'Green Day step down from the soap box and onto the dancefloor'
michael baggs
10:22 24th September 2012

History has seen some pretty awesome trilogies: Bowie in Berlin, The Godfather, Lord of the Rings, Back to the Future etc. Have Green Day brought us the next one with ¡Uno!, ¡Dos! And ¡Tré!? Let’s jump into Pop Punk at Middle-Age pt 1.

Driven by the simple and immediate garage-rock of ‘Kerplunk’ and ‘1,039 Smoothed Out Slappy Hours’ but lifted by the anthemic stadium-sized ambitions of later work, ‘Uno’ is a fresh blast of energy from a band who were starting to seem a little tired.

While ‘21st Century Breakdown’ was stale, stagnant and bloated, Uno sees the daddies of pop punk trimming the fat and returning with a short, sharp hit of adrenaline and howling hedonism.

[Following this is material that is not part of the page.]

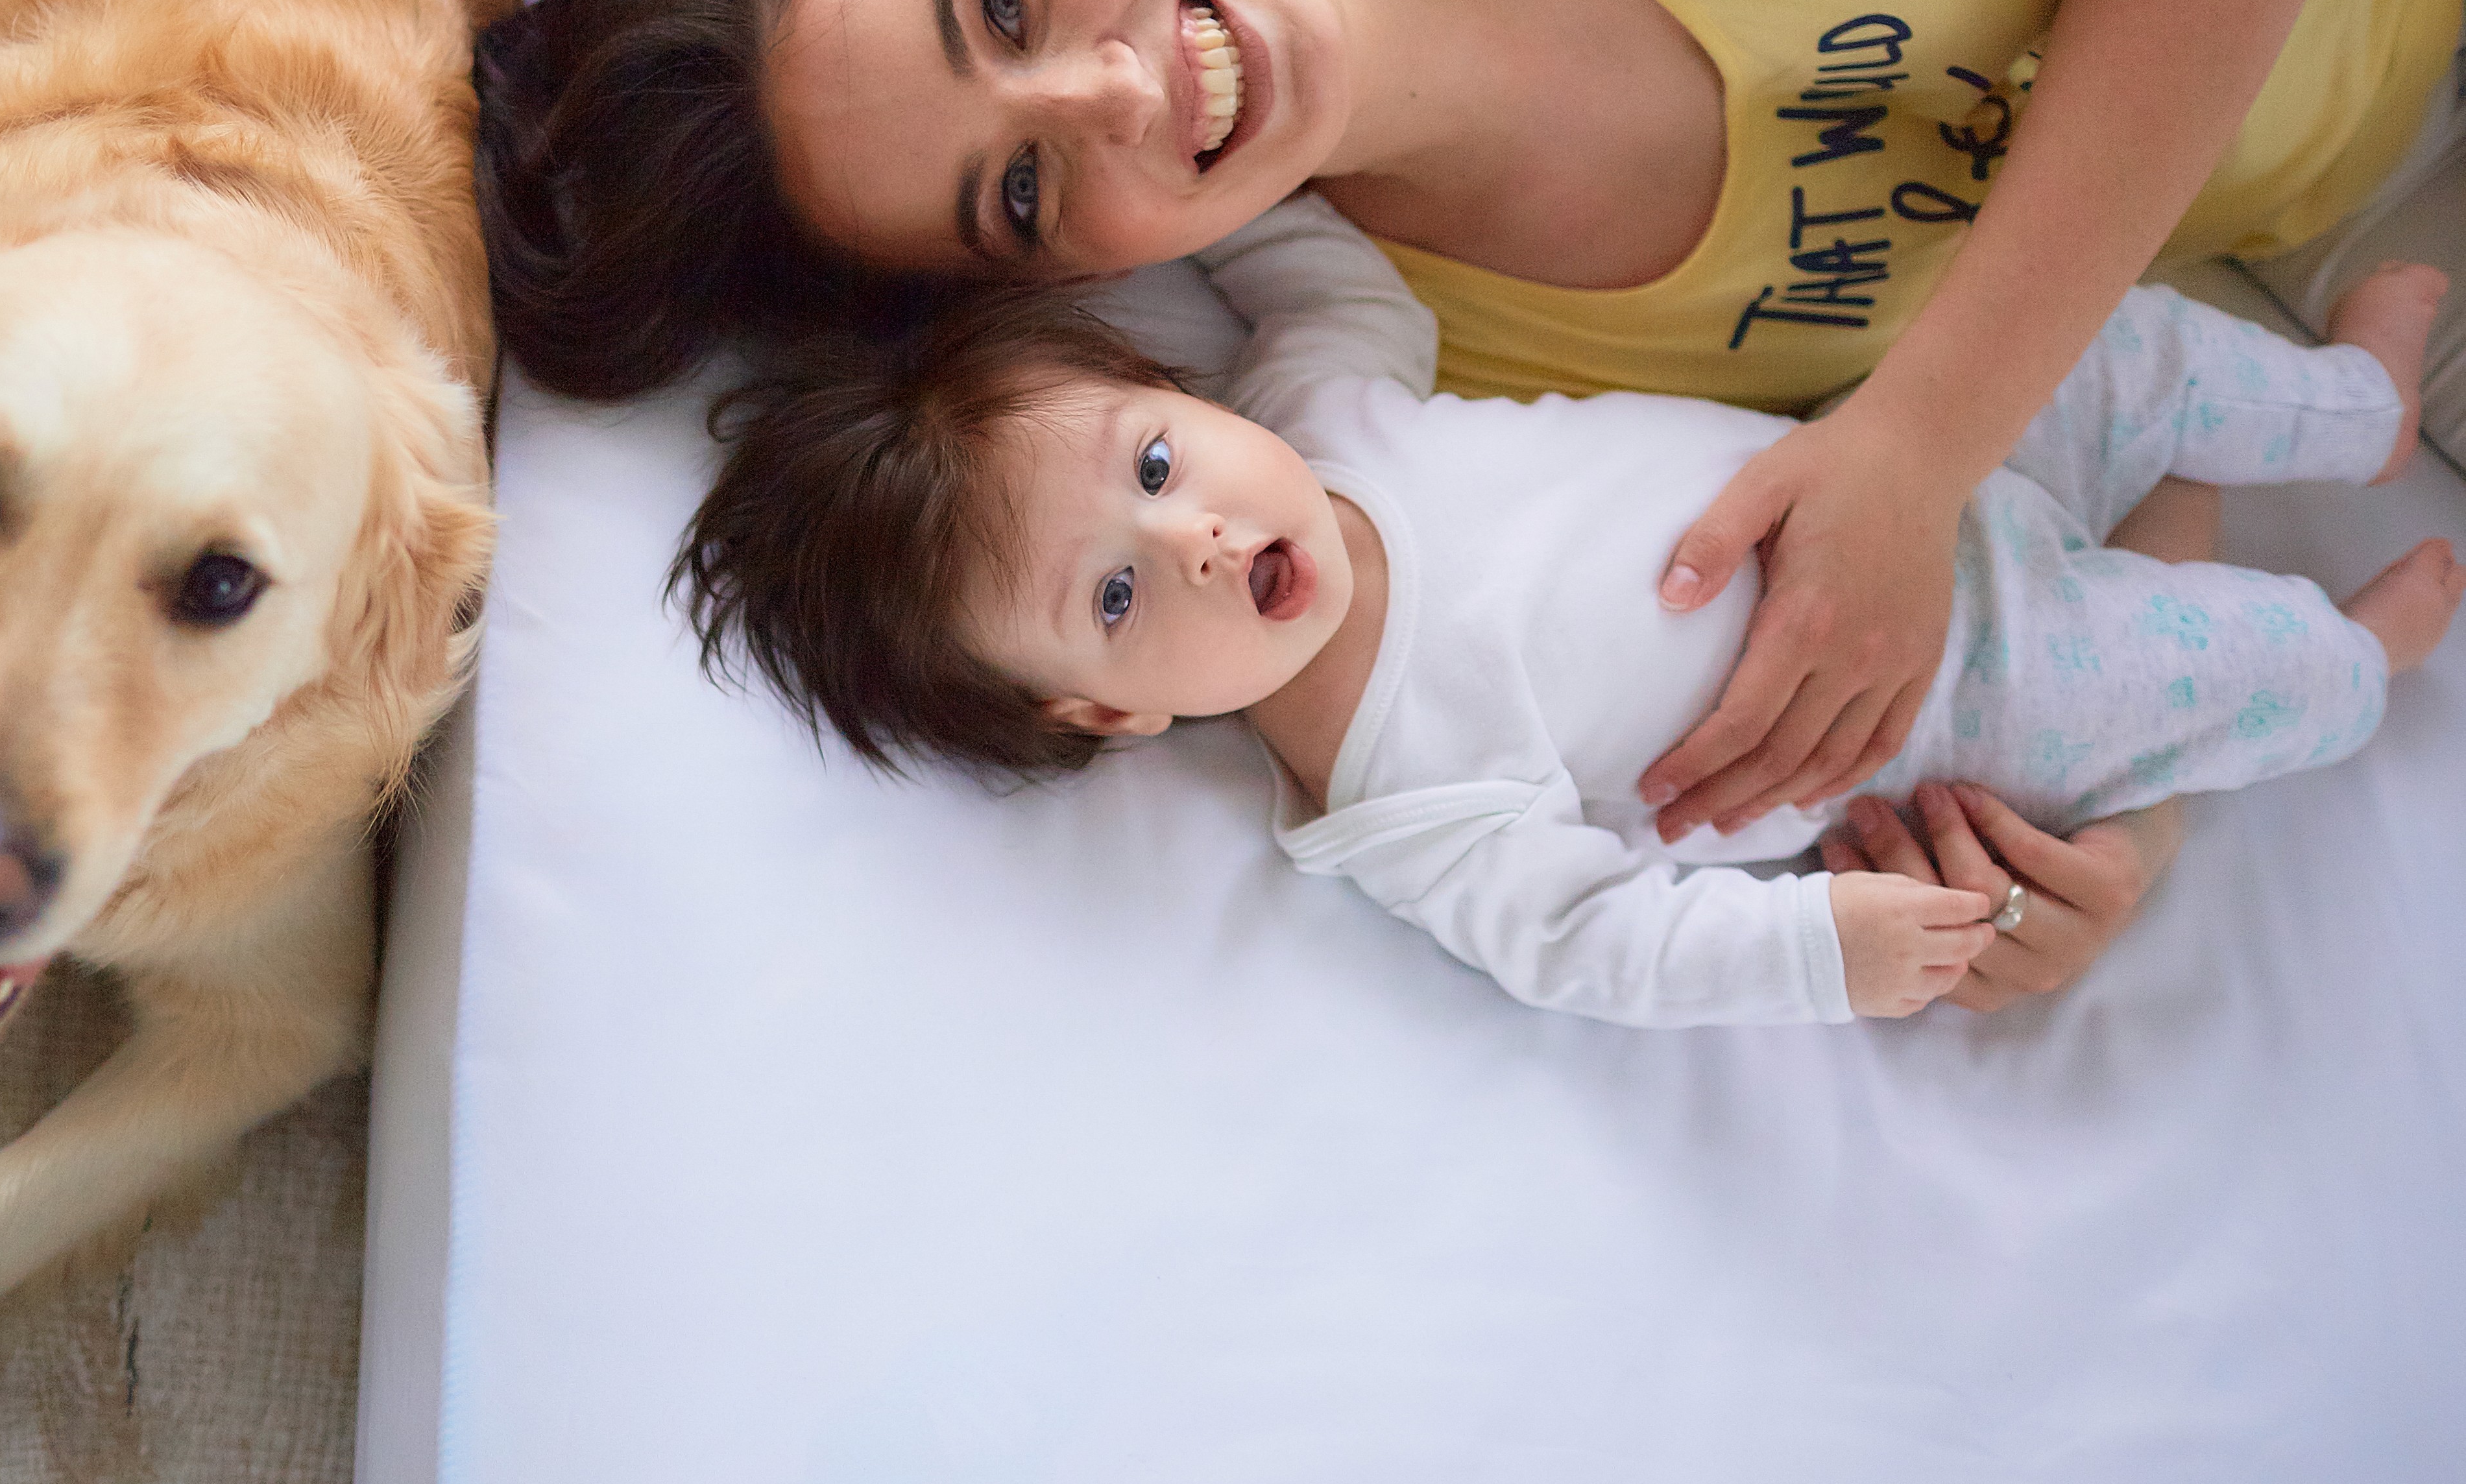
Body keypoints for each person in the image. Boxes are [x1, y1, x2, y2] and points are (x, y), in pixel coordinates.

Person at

They hit the ground sprinting with a rush of classic Green Day in opener ‘Nuclear Family’. Rather than some grand statement or think-piece, Uno feels like an album written to be played live. The dynamics and choral anthemics of ‘Carpe Diem’ are there to please arenas the world over, and ‘Troublemaker’ is the sound of Iggy Pop backed by The Hives – the perfect formula for a pogo-frenzy.

It’s pretty diverse too. ‘Kill The DJ’ is an addictively angular Franz Ferdinand-esque lesson in dance rock while 'Fell For You' has the toe-tapping pop sensibility of early Beatles.

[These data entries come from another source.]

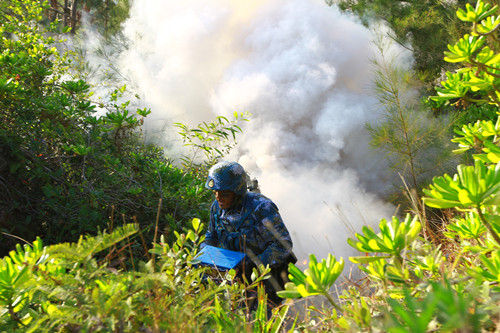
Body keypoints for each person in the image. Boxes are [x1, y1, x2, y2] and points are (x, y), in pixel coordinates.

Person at [203, 161, 296, 309]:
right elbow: (211, 236)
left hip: (263, 278)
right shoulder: (217, 208)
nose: (218, 198)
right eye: (215, 193)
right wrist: (204, 254)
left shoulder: (261, 207)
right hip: (233, 275)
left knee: (260, 320)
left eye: (224, 194)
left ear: (237, 191)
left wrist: (252, 265)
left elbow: (283, 244)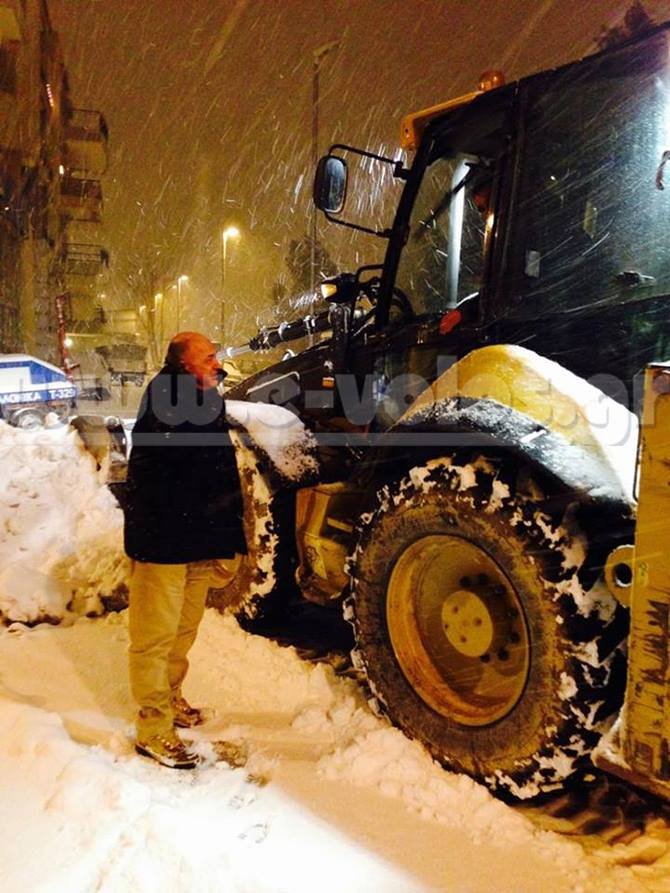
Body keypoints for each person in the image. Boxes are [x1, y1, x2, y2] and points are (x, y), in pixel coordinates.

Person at [123, 331, 246, 769]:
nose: (217, 363)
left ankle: (172, 698)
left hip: (196, 536)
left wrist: (227, 534)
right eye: (209, 357)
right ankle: (152, 728)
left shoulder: (204, 397)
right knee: (154, 636)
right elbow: (171, 469)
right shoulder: (165, 399)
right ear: (183, 363)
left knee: (183, 629)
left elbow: (217, 474)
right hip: (163, 538)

Sadly, the pace is far from relentless. ‘Let Yourself Go’ bares a cookie-cutter resemblance to ‘Maria’ from ‘International Superhits’ and lunch-hour exercises ‘Loss of Control’, ‘Angel Blue’ and ‘Rusty James’ feel more than a little lazy.

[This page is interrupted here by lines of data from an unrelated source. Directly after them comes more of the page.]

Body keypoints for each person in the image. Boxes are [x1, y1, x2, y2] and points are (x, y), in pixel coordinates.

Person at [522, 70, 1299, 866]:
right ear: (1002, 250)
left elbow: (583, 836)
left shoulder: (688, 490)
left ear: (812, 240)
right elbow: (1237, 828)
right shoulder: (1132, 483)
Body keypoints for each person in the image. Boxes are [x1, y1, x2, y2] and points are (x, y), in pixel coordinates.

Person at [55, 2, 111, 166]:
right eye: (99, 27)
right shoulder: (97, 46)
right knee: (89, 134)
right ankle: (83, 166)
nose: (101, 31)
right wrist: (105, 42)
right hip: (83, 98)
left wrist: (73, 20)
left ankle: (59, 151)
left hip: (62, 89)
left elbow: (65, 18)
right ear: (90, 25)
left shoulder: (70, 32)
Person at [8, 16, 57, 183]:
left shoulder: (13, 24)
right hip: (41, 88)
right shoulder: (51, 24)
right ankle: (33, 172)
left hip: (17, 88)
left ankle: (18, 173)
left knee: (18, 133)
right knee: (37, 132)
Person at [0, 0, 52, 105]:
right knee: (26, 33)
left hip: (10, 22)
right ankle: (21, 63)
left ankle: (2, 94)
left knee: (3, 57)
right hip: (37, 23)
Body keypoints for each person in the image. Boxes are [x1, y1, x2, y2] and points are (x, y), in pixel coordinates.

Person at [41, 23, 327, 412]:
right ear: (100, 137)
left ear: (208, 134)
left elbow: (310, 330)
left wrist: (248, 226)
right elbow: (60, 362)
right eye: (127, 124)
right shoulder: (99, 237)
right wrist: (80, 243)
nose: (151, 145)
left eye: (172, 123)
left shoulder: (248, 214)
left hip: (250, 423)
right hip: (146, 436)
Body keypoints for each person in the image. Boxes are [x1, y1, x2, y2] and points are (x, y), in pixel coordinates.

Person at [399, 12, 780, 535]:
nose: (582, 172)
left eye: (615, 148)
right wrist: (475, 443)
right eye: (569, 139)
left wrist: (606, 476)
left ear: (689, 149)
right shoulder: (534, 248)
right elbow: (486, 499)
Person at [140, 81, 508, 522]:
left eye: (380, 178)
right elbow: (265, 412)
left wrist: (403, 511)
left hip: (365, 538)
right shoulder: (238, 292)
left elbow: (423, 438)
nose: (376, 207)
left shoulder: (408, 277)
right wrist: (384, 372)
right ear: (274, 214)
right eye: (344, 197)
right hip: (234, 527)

The moments of filler beg the question of whether Green Day have hidden one perfect album amid a misjudged trilogy or if the best is simply yet to come.

Packed with tales of sex, drugs and rock n’ roll, Uno is Green Day stepping down from the soap box and onto the dancefloor. It’s nothing new, but it’s not a mid-life- crisis record. They’re not trying to right any wrongs now – they’re just here for a good time.